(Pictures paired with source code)
☆ ☆ ☆ ☆
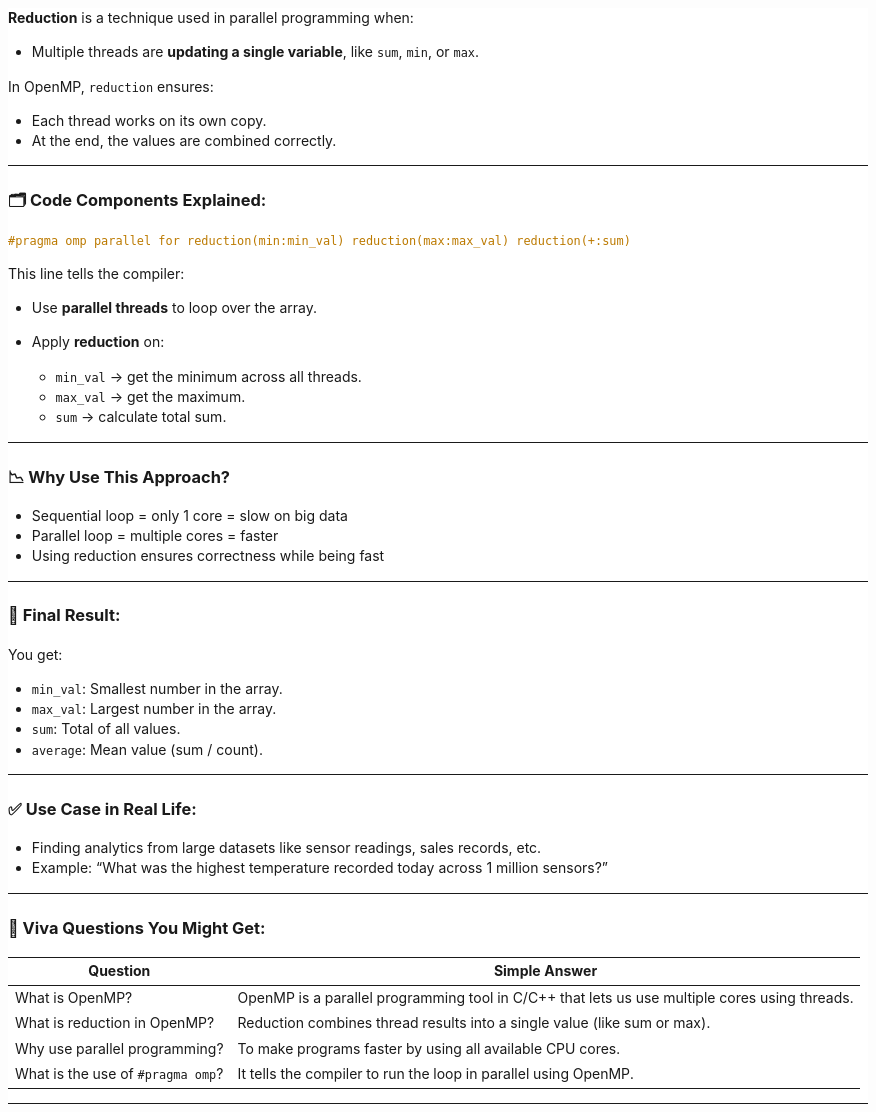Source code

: **Reduction** is a technique used in parallel programming when:

* Multiple threads are **updating a single variable**, like `sum`, `min`, or `max`.

In OpenMP, `reduction` ensures:

* Each thread works on its own copy.
* At the end, the values are combined correctly.

---

### 🗂️ **Code Components Explained:**

```cpp
#pragma omp parallel for reduction(min:min_val) reduction(max:max_val) reduction(+:sum)
```

This line tells the compiler:

* Use **parallel threads** to loop over the array.
* Apply **reduction** on:

  * `min_val` → get the minimum across all threads.
  * `max_val` → get the maximum.
  * `sum` → calculate total sum.

---

### 📉 **Why Use This Approach?**

* Sequential loop = only 1 core = slow on big data
* Parallel loop = multiple cores = faster
* Using reduction ensures correctness while being fast

---

### 📌 **Final Result:**

You get:

* `min_val`: Smallest number in the array.
* `max_val`: Largest number in the array.
* `sum`: Total of all values.
* `average`: Mean value (sum / count).

---

### ✅ **Use Case in Real Life:**

* Finding analytics from large datasets like sensor readings, sales records, etc.
* Example: “What was the highest temperature recorded today across 1 million sensors?”

---

### 💬 Viva Questions You Might Get:

| Question                          | Simple Answer                                                                                 |
| --------------------------------- | --------------------------------------------------------------------------------------------- |
| What is OpenMP?                   | OpenMP is a parallel programming tool in C/C++ that lets us use multiple cores using threads. |
| What is reduction in OpenMP?      | Reduction combines thread results into a single value (like sum or max).                      |
| Why use parallel programming?     | To make programs faster by using all available CPU cores.                                     |
| What is the use of `#pragma omp`? | It tells the compiler to run the loop in parallel using OpenMP.                               |

---
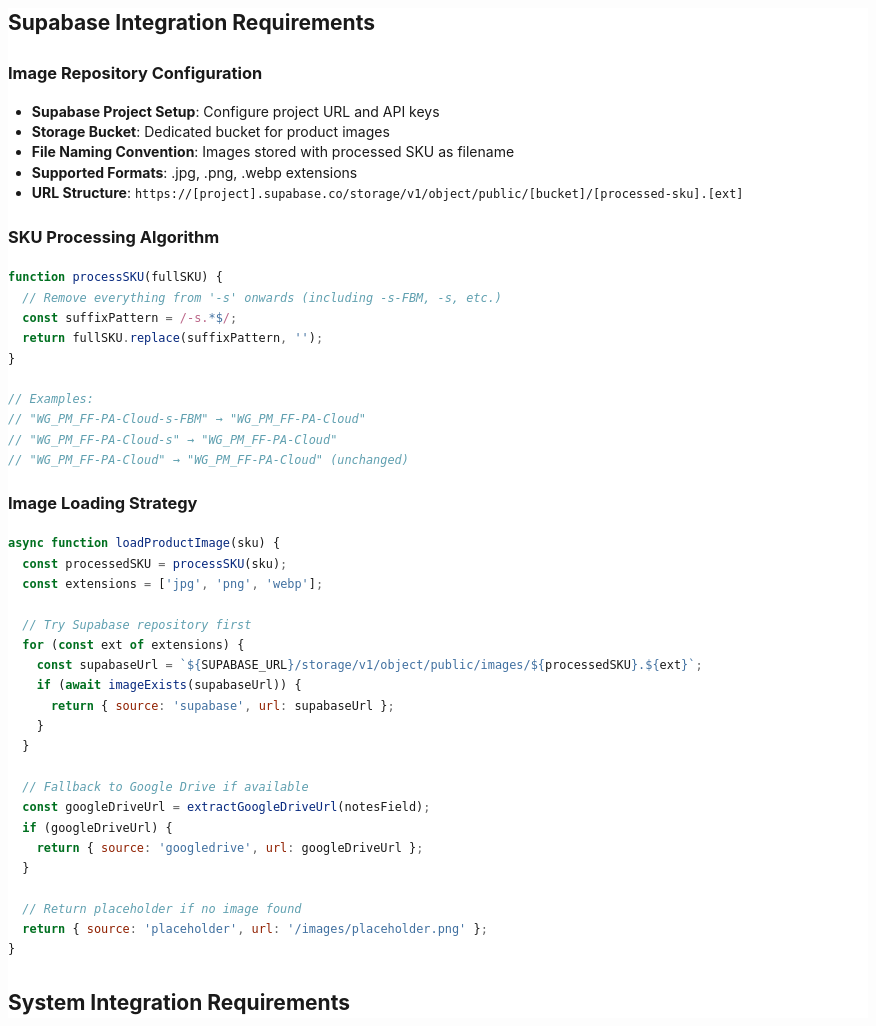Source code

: ## Supabase Integration Requirements

### Image Repository Configuration
- **Supabase Project Setup**: Configure project URL and API keys
- **Storage Bucket**: Dedicated bucket for product images
- **File Naming Convention**: Images stored with processed SKU as filename
- **Supported Formats**: .jpg, .png, .webp extensions
- **URL Structure**: `https://[project].supabase.co/storage/v1/object/public/[bucket]/[processed-sku].[ext]`

### SKU Processing Algorithm
```javascript
function processSKU(fullSKU) {
  // Remove everything from '-s' onwards (including -s-FBM, -s, etc.)
  const suffixPattern = /-s.*$/;
  return fullSKU.replace(suffixPattern, '');
}

// Examples:
// "WG_PM_FF-PA-Cloud-s-FBM" → "WG_PM_FF-PA-Cloud"
// "WG_PM_FF-PA-Cloud-s" → "WG_PM_FF-PA-Cloud"
// "WG_PM_FF-PA-Cloud" → "WG_PM_FF-PA-Cloud" (unchanged)
```

### Image Loading Strategy
```javascript
async function loadProductImage(sku) {
  const processedSKU = processSKU(sku);
  const extensions = ['jpg', 'png', 'webp'];
  
  // Try Supabase repository first
  for (const ext of extensions) {
    const supabaseUrl = `${SUPABASE_URL}/storage/v1/object/public/images/${processedSKU}.${ext}`;
    if (await imageExists(supabaseUrl)) {
      return { source: 'supabase', url: supabaseUrl };
    }
  }
  
  // Fallback to Google Drive if available
  const googleDriveUrl = extractGoogleDriveUrl(notesField);
  if (googleDriveUrl) {
    return { source: 'googledrive', url: googleDriveUrl };
  }
  
  // Return placeholder if no image found
  return { source: 'placeholder', url: '/images/placeholder.png' };
}
```

## System Integration Requirements
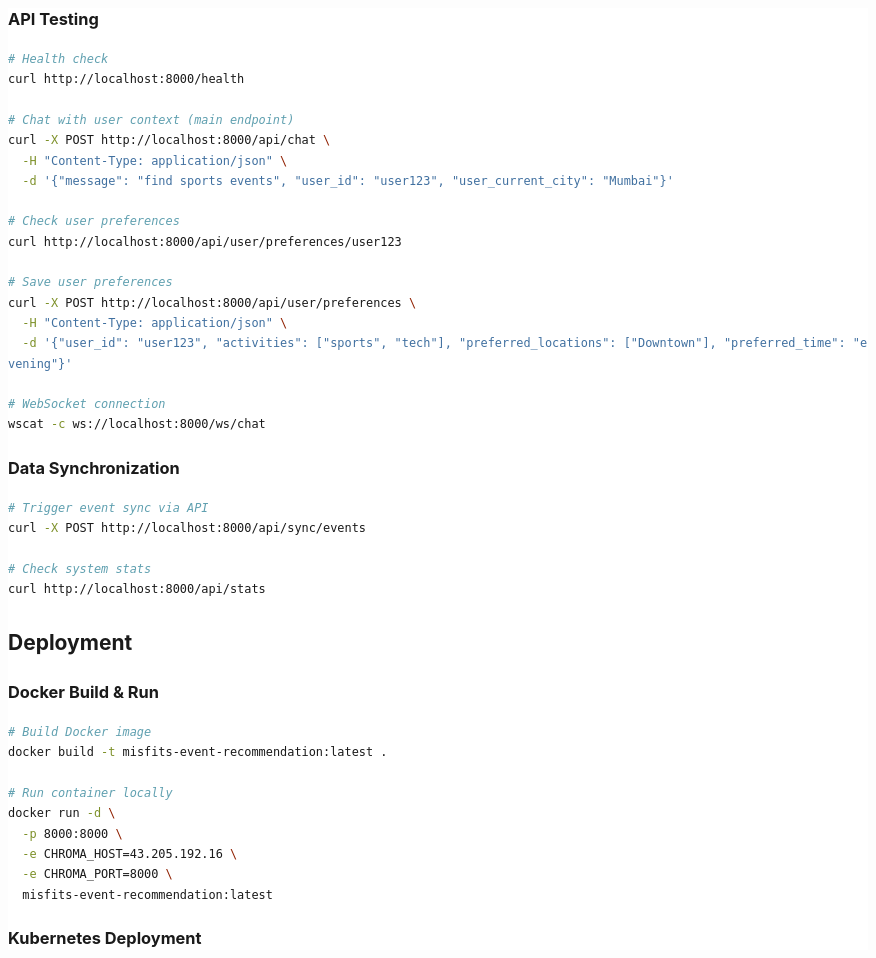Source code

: ### API Testing

```bash
# Health check
curl http://localhost:8000/health

# Chat with user context (main endpoint)
curl -X POST http://localhost:8000/api/chat \
  -H "Content-Type: application/json" \
  -d '{"message": "find sports events", "user_id": "user123", "user_current_city": "Mumbai"}'

# Check user preferences
curl http://localhost:8000/api/user/preferences/user123

# Save user preferences
curl -X POST http://localhost:8000/api/user/preferences \
  -H "Content-Type: application/json" \
  -d '{"user_id": "user123", "activities": ["sports", "tech"], "preferred_locations": ["Downtown"], "preferred_time": "evening"}'

# WebSocket connection
wscat -c ws://localhost:8000/ws/chat
```

### Data Synchronization

```bash
# Trigger event sync via API
curl -X POST http://localhost:8000/api/sync/events

# Check system stats
curl http://localhost:8000/api/stats
```

## Deployment

### Docker Build & Run

```bash
# Build Docker image
docker build -t misfits-event-recommendation:latest .

# Run container locally
docker run -d \
  -p 8000:8000 \
  -e CHROMA_HOST=43.205.192.16 \
  -e CHROMA_PORT=8000 \
  misfits-event-recommendation:latest
```

### Kubernetes Deployment
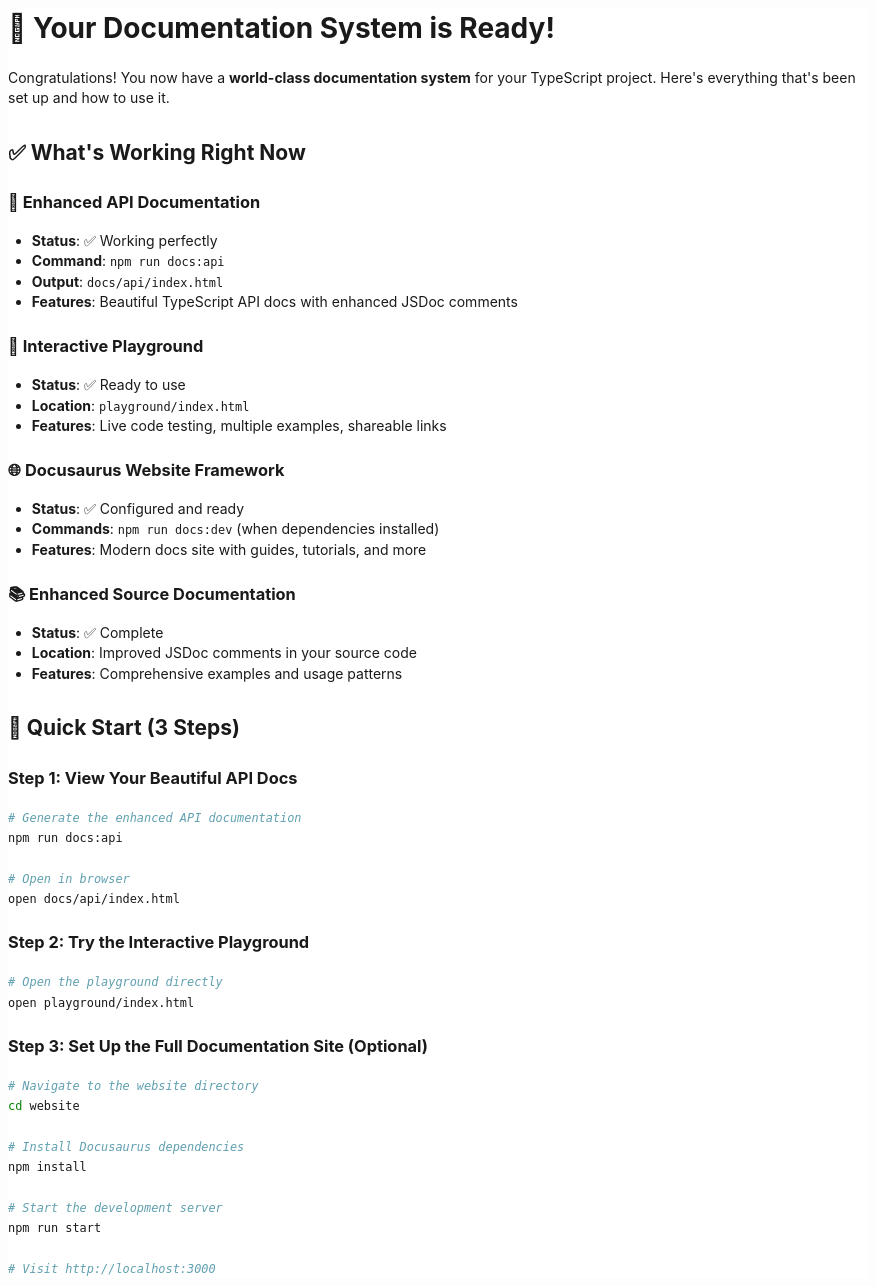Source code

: # 🎉 Your Documentation System is Ready!

Congratulations! You now have a **world-class documentation system** for your TypeScript project. Here's everything that's been set up and how to use it.

## ✅ What's Working Right Now

### 🔧 **Enhanced API Documentation** 
- **Status**: ✅ Working perfectly
- **Command**: `npm run docs:api` 
- **Output**: `docs/api/index.html`
- **Features**: Beautiful TypeScript API docs with enhanced JSDoc comments

### 🚀 **Interactive Playground**
- **Status**: ✅ Ready to use
- **Location**: `playground/index.html`
- **Features**: Live code testing, multiple examples, shareable links

### 🌐 **Docusaurus Website Framework**
- **Status**: ✅ Configured and ready
- **Commands**: `npm run docs:dev` (when dependencies installed)
- **Features**: Modern docs site with guides, tutorials, and more

### 📚 **Enhanced Source Documentation**
- **Status**: ✅ Complete
- **Location**: Improved JSDoc comments in your source code
- **Features**: Comprehensive examples and usage patterns

## 🏁 Quick Start (3 Steps)

### Step 1: View Your Beautiful API Docs
```bash
# Generate the enhanced API documentation
npm run docs:api

# Open in browser
open docs/api/index.html
```

### Step 2: Try the Interactive Playground
```bash
# Open the playground directly
open playground/index.html
```

### Step 3: Set Up the Full Documentation Site (Optional)
```bash
# Navigate to the website directory
cd website

# Install Docusaurus dependencies
npm install

# Start the development server
npm run start

# Visit http://localhost:3000
```
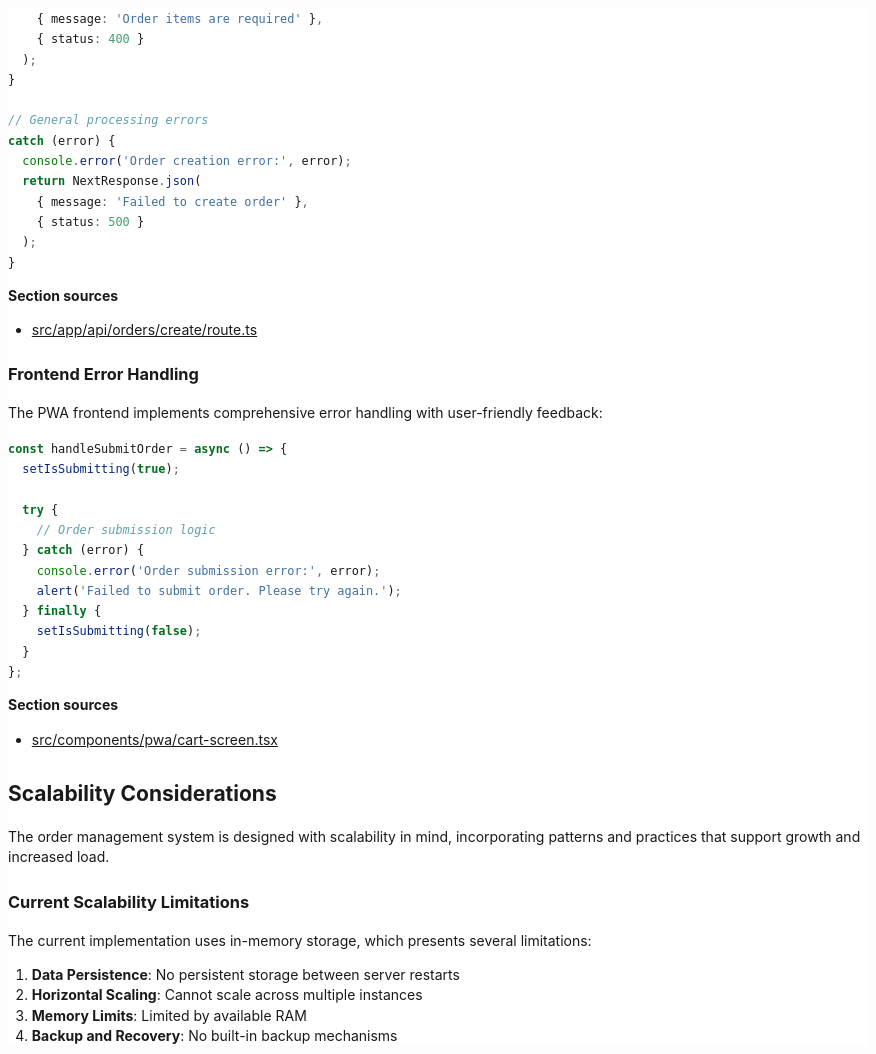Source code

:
 ```typescript
    { message: 'Order items are required' },
    { status: 400 }
  );
}

// General processing errors
catch (error) {
  console.error('Order creation error:', error);
  return NextResponse.json(
    { message: 'Failed to create order' },
    { status: 500 }
  );
}
```

**Section sources**
- [src/app/api/orders/create/route.ts](file://src/app/api/orders/create/route.ts#L35-L161)

### Frontend Error Handling

The PWA frontend implements comprehensive error handling with user-friendly feedback:

```typescript
const handleSubmitOrder = async () => {
  setIsSubmitting(true);
  
  try {
    // Order submission logic
  } catch (error) {
    console.error('Order submission error:', error);
    alert('Failed to submit order. Please try again.');
  } finally {
    setIsSubmitting(false);
  }
};
```

**Section sources**
- [src/components/pwa/cart-screen.tsx](file://src/components/pwa/cart-screen.tsx#L80-L85)

## Scalability Considerations

The order management system is designed with scalability in mind, incorporating patterns and practices that support growth and increased load.

### Current Scalability Limitations

The current implementation uses in-memory storage, which presents several limitations:

1. **Data Persistence**: No persistent storage between server restarts
2. **Horizontal Scaling**: Cannot scale across multiple instances
3. **Memory Limits**: Limited by available RAM
4. **Backup and Recovery**: No built-in backup mechanisms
☆ ☆ ☆ ☆
> _WHAT TO WORK ON_
Starting from the first line of the entries above, print each line exactly until the line containing "### 📉 **Why Use This Approach?**" has been printed, and skip the pictures.

> _EXPECTED ANSWER_
Source code

: **Reduction** is a technique used in parallel programming when:

* Multiple threads are **updating a single variable**, like `sum`, `min`, or `max`.

In OpenMP, `reduction` ensures:

* Each thread works on its own copy.
* At the end, the values are combined correctly.

---

### 🗂️ **Code Components Explained:**

```cpp
#pragma omp parallel for reduction(min:min_val) reduction(max:max_val) reduction(+:sum)
```

This line tells the compiler:

* Use **parallel threads** to loop over the array.
* Apply **reduction** on:

  * `min_val` → get the minimum across all threads.
  * `max_val` → get the maximum.
  * `sum` → calculate total sum.

---

### 📉 **Why Use This Approach?**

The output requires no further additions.